Pirola Sergio, Pirola Selene, Mastroiacovo Giorgio, Bonomi Alice, Manchester Emily L, Fisichella Serena M, Maragna Riccardo, Baggiano Andrea, Mushtaq Saima, Muscogiuri Giuseppe, Guglielmo Marco, Yun Xu Xiao, Pontone Gianluca, Polvani Gianluca
Department of Cardiovascular Surgery, IRCCS Centro Cardiologico Monzino, Milan, Italy.
Institute of Clinical Sciences, Imperial College London, London, UK.
Eur J Cardiothorac Surg. 2023 Dec 1;64(6). doi: 10.1093/ejcts/ezad299.
Aortic valve neocuspidalization aims to replace the 3 aortic cusps with autologous pericardium pre-treated with glutaraldehyde, and it is a surgical alternative to the classical aortic valve replacement (AVR). Image-based patient-specific computational fluid dynamics allows the derivation of shear stress on the aortic wall [wall shear stress (WSS)]. Previous studies support a potential link between increased WSS and histological alterations of the aortic wall. The aim of this study is to compare the WSS of the ascending aorta in patients undergoing aortic valve neocuspidalization versus AVR with biological prostheses.
This is a prospective nonrandomized clinical trial. Each patient underwent a 4D-flow cardiac magnetic resonance scan after surgery, which informed patient-specific computational fluid dynamics models to evaluate WSS at the ascending aortic wall. The adjusted variables were calculated by summing the residuals obtained from a multivariate linear model (with ejection fraction and left ventricle outflow tract-aorta angle as covariates) to the mean of the variables.
Ten patients treated with aortic valve neocuspidalization were enrolled and compared with 10 AVR patients. The aortic valve neocuspidalization group showed a significantly lower WSS in the outer curvature segments of the proximal and distal ascending aorta as compared to AVR patients (P = 0.0179 and 0.0412, respectively). WSS levels remained significantly lower along the outer curvature of the proximal aorta in the aortic valve neocuspidalization population, even after adjusting the WSS for the ejection fraction and the left ventricle outflow tract-aorta angle [2.44 Pa (2.17-3.01) vs 1.94 Pa (1.72-2.01), P = 0.02].
Aortic valve neocuspidalization hemodynamical features are potentially associated with a lower WSS in the ascending aorta as compared to commercially available bioprosthetic valves.
主动脉瓣新瓣叶化旨在用经戊二醛预处理的自体心包替代3个主动脉瓣叶,是经典主动脉瓣置换术(AVR)的一种手术替代方案。基于图像的患者特异性计算流体动力学可得出主动脉壁上的剪应力[壁面剪应力(WSS)]。

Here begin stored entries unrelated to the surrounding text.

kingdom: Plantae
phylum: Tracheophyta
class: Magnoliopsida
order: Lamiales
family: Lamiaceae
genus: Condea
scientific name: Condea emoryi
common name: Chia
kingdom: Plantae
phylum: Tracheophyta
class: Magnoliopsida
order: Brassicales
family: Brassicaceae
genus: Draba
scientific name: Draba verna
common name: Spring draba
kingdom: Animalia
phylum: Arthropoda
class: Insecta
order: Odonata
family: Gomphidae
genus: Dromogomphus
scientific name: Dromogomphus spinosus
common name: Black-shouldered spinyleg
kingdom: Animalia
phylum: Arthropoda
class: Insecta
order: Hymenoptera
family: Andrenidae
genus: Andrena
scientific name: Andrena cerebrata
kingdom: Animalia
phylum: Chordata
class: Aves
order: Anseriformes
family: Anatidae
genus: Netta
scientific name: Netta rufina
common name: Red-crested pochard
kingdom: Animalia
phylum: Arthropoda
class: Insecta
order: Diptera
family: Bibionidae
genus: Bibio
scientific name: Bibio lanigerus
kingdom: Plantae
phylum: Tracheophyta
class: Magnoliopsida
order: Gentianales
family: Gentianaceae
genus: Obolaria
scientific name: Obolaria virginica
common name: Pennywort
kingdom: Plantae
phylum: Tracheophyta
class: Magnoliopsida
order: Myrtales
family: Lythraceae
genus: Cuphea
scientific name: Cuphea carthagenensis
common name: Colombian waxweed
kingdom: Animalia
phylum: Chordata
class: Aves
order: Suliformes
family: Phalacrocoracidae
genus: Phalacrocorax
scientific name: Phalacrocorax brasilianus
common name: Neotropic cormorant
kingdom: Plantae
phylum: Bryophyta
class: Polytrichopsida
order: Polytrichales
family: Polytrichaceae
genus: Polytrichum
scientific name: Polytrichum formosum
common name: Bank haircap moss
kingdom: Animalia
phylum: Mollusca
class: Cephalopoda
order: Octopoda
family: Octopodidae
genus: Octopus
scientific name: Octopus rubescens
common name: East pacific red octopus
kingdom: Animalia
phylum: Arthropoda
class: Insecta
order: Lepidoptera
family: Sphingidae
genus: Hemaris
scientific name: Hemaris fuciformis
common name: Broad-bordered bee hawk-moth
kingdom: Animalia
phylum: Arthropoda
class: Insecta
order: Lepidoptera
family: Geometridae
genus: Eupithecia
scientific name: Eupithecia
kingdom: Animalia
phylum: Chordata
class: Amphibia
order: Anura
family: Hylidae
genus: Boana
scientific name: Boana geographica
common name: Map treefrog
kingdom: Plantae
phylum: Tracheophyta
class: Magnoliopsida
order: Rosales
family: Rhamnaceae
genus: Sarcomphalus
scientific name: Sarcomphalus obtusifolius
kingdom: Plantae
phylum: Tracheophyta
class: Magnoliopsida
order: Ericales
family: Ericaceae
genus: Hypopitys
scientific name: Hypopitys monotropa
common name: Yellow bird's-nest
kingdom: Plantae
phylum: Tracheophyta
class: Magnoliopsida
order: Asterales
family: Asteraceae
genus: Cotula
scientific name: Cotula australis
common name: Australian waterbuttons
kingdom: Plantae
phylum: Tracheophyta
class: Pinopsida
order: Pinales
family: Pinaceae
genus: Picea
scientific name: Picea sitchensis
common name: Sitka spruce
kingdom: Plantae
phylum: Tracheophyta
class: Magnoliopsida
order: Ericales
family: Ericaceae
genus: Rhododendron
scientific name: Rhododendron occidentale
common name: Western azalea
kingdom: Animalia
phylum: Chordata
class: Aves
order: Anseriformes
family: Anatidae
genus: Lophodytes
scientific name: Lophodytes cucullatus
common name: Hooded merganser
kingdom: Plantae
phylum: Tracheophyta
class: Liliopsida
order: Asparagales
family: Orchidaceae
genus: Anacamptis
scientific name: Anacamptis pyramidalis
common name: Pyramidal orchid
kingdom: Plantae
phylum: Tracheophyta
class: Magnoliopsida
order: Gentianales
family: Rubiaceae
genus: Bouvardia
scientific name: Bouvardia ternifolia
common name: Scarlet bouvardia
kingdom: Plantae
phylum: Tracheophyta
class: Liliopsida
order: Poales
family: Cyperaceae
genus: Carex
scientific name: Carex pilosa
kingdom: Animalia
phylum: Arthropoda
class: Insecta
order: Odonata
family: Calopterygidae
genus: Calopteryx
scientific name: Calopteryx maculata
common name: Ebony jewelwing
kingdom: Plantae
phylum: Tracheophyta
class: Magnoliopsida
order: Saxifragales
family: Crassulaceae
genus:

先前的研究支持WSS升高与主动脉壁组织学改变之间存在潜在联系。本研究的目的是比较接受主动脉瓣新瓣叶化手术的患者与接受生物假体AVR患者升主动脉的WSS。
这是一项前瞻性非随机临床试验。每位患者术后均接受了4D流心脏磁共振扫描,该扫描为患者特异性计算流体动力学模型提供信息,以评估升主动脉壁的WSS。通过将多变量线性模型(以射血分数和左心室流出道-主动脉角度作为协变量)得到的残差与变量均值相加来计算调整后的变量。
纳入10例接受主动脉瓣新瓣叶化治疗的患者,并与10例AVR患者进行比较。与AVR患者相比,主动脉瓣新瓣叶化组在升主动脉近端和远端外曲率段的WSS显著更低(分别为P = 0.0179和0.0412)。即使在将WSS校正射血分数和左心室流出道-主动脉角度后,主动脉瓣新瓣叶化人群近端主动脉外曲率处的WSS水平仍显著更低[2.44 Pa(2.17 - 3.01)对1.94 Pa(1.72 - 2.01),P = 0.02]。
与市售生物假体瓣膜相比,主动脉瓣新瓣叶化的血流动力学特征可能与升主动脉中较低的WSS相关。